_ASSIGNMENT:_ When you reach a picture, pass over it; otherwise repeat the listing word for word.

══ EXERCISE DATA

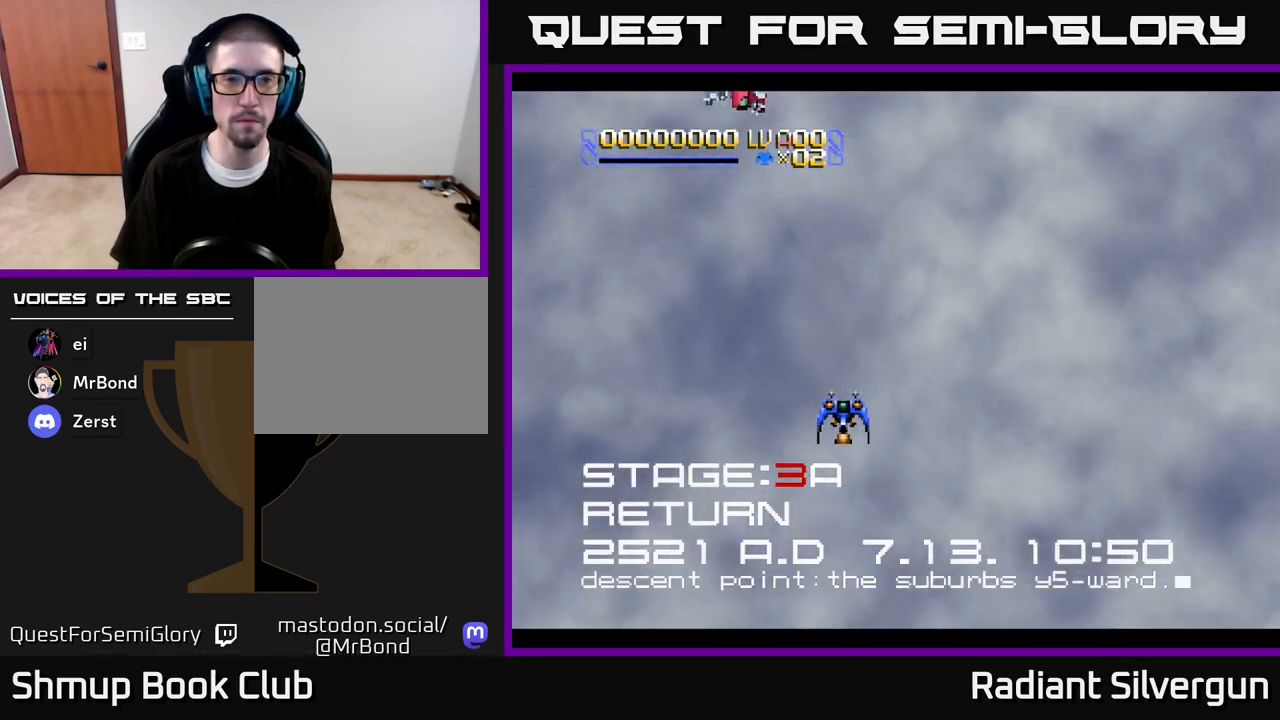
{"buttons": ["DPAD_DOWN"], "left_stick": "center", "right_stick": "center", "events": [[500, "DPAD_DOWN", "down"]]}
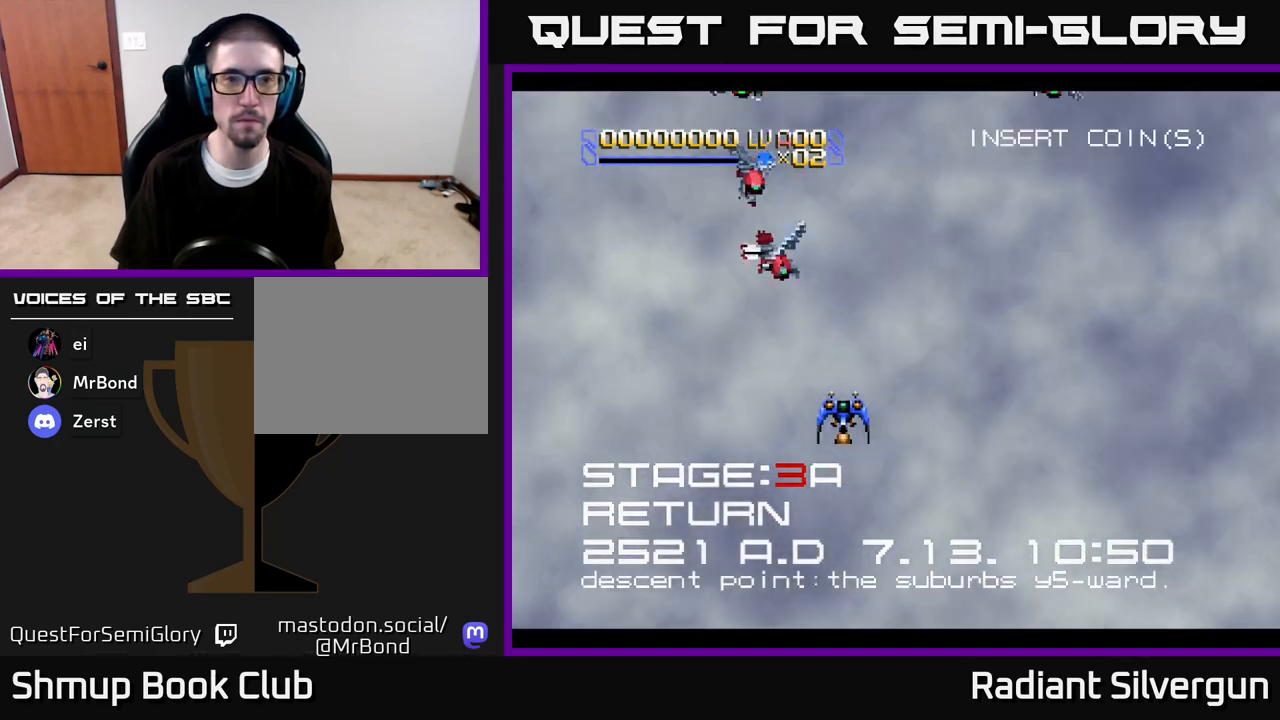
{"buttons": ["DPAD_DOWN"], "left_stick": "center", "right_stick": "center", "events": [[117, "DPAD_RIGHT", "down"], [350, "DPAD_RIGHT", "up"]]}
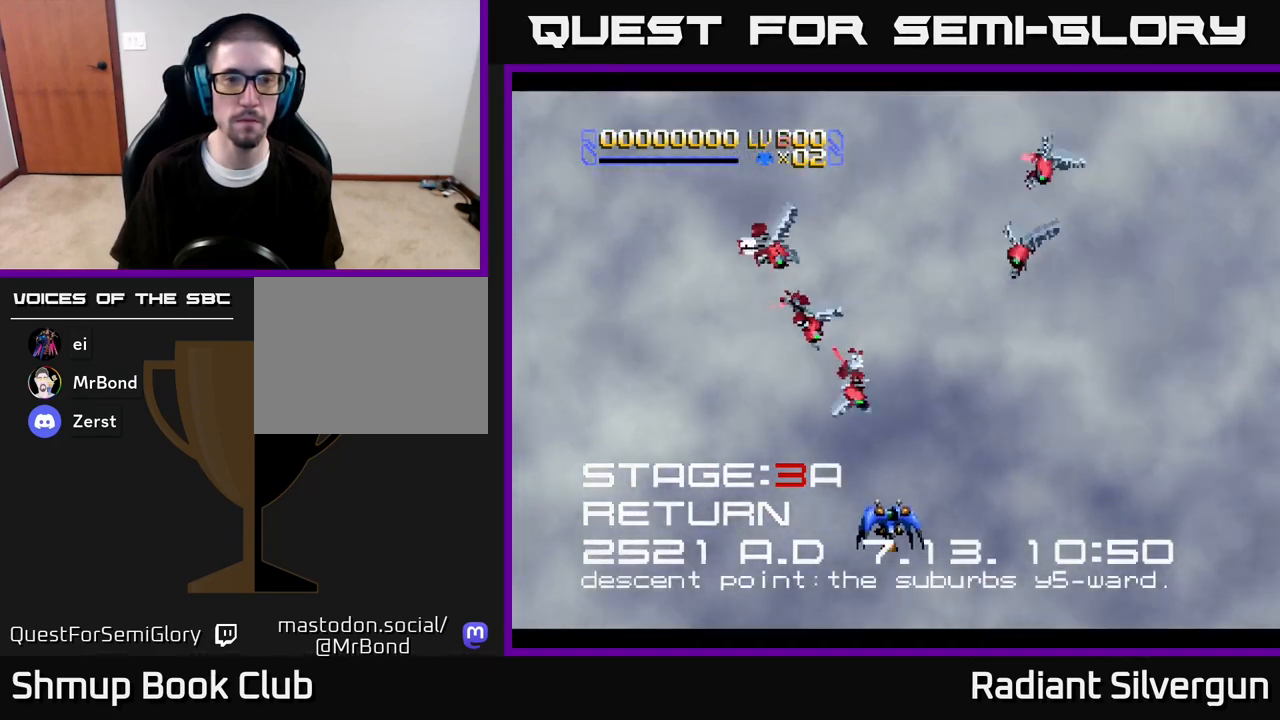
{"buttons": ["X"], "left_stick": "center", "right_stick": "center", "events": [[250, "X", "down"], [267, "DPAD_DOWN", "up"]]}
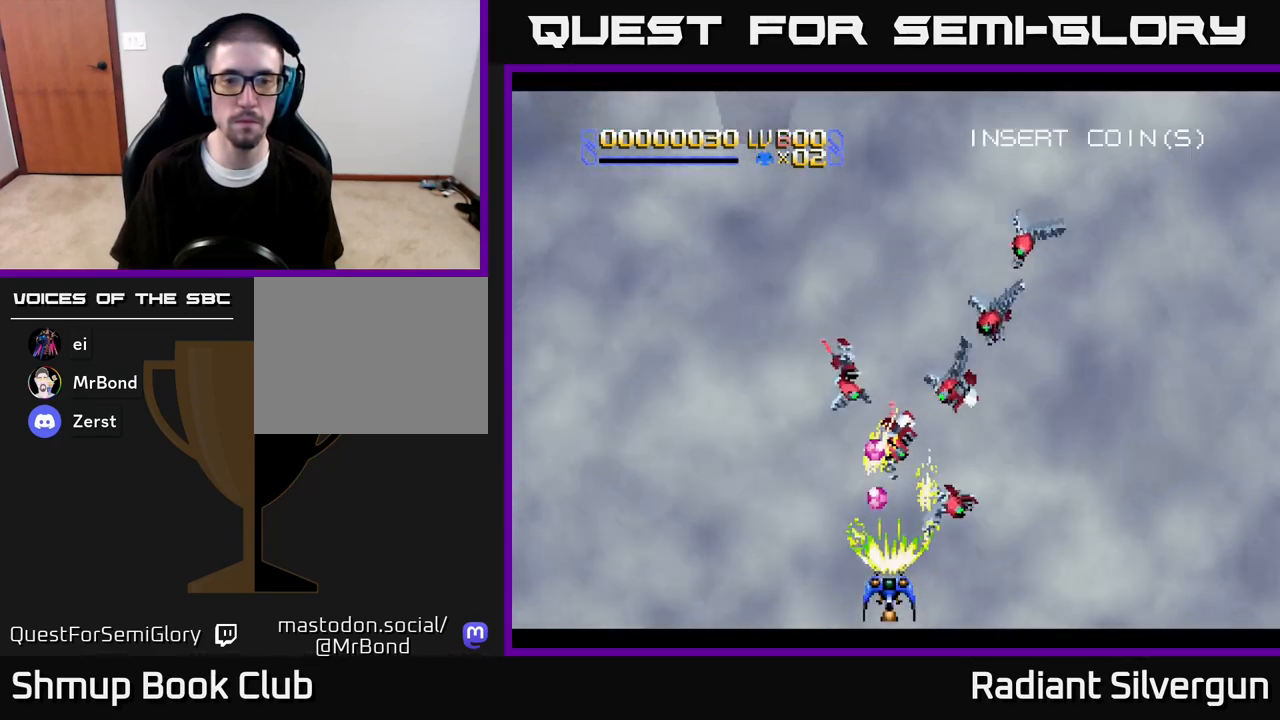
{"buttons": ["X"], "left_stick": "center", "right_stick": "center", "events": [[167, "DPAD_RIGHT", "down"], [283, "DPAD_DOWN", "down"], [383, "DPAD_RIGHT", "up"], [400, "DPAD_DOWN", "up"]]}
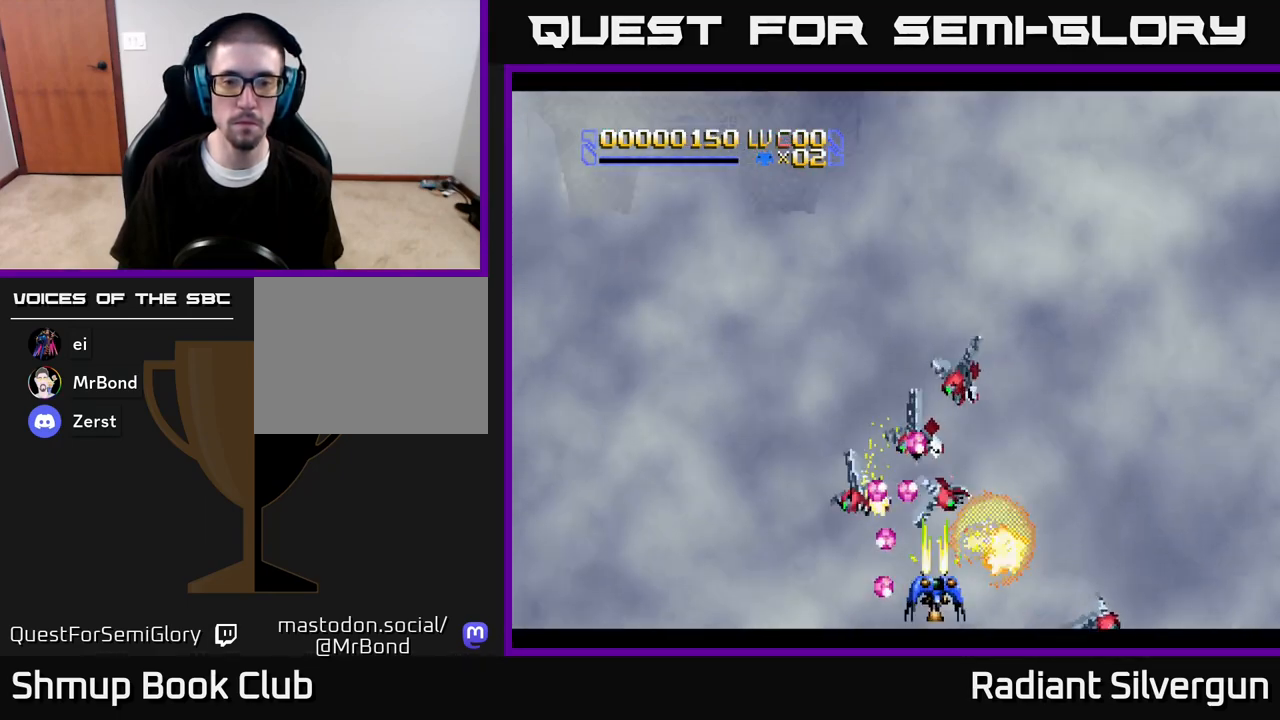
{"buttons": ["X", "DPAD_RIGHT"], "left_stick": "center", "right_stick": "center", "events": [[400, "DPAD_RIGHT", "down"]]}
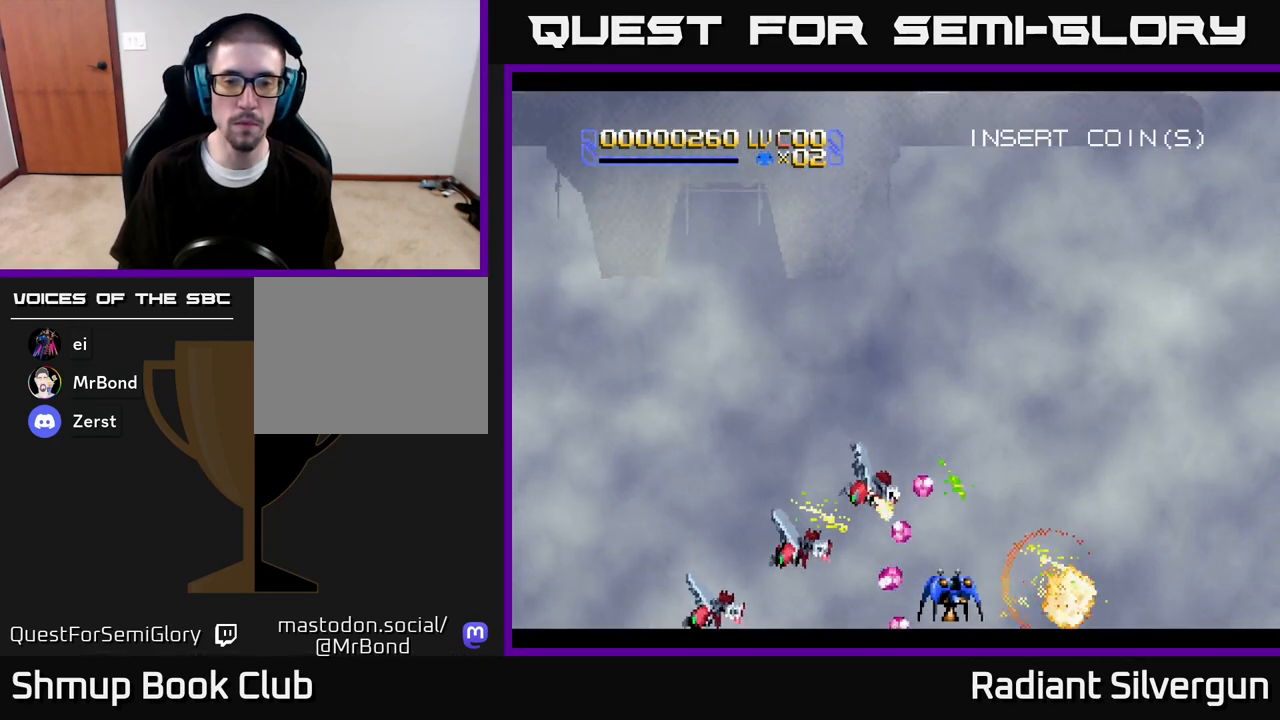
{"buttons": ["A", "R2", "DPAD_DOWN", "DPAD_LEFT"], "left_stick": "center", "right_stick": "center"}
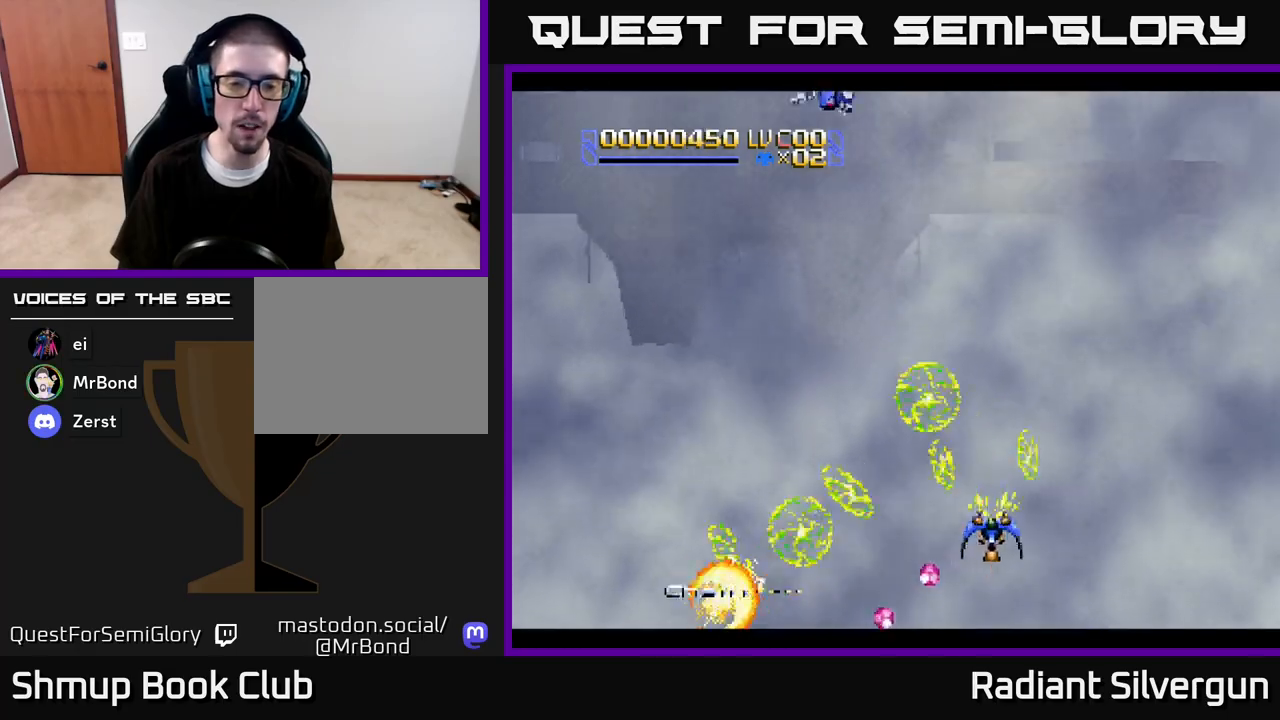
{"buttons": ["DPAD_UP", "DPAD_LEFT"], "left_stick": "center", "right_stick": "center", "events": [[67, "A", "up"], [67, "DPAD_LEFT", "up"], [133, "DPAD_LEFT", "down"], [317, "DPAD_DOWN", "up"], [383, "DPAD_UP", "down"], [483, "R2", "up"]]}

════

_RESPONSE TO THE EXERCISE:_
{"buttons": ["DPAD_DOWN"], "left_stick": "center", "right_stick": "center", "events": [[500, "DPAD_DOWN", "down"]]}
{"buttons": ["DPAD_DOWN"], "left_stick": "center", "right_stick": "center", "events": [[117, "DPAD_RIGHT", "down"], [350, "DPAD_RIGHT", "up"]]}
{"buttons": ["X"], "left_stick": "center", "right_stick": "center", "events": [[250, "X", "down"], [267, "DPAD_DOWN", "up"]]}
{"buttons": ["X"], "left_stick": "center", "right_stick": "center", "events": [[167, "DPAD_RIGHT", "down"], [283, "DPAD_DOWN", "down"], [383, "DPAD_RIGHT", "up"], [400, "DPAD_DOWN", "up"]]}
{"buttons": ["X", "DPAD_RIGHT"], "left_stick": "center", "right_stick": "center", "events": [[400, "DPAD_RIGHT", "down"]]}
{"buttons": ["A", "R2", "DPAD_DOWN", "DPAD_LEFT"], "left_stick": "center", "right_stick": "center"}
{"buttons": ["DPAD_UP", "DPAD_LEFT"], "left_stick": "center", "right_stick": "center", "events": [[67, "A", "up"], [67, "DPAD_LEFT", "up"], [133, "DPAD_LEFT", "down"], [317, "DPAD_DOWN", "up"], [383, "DPAD_UP", "down"], [483, "R2", "up"]]}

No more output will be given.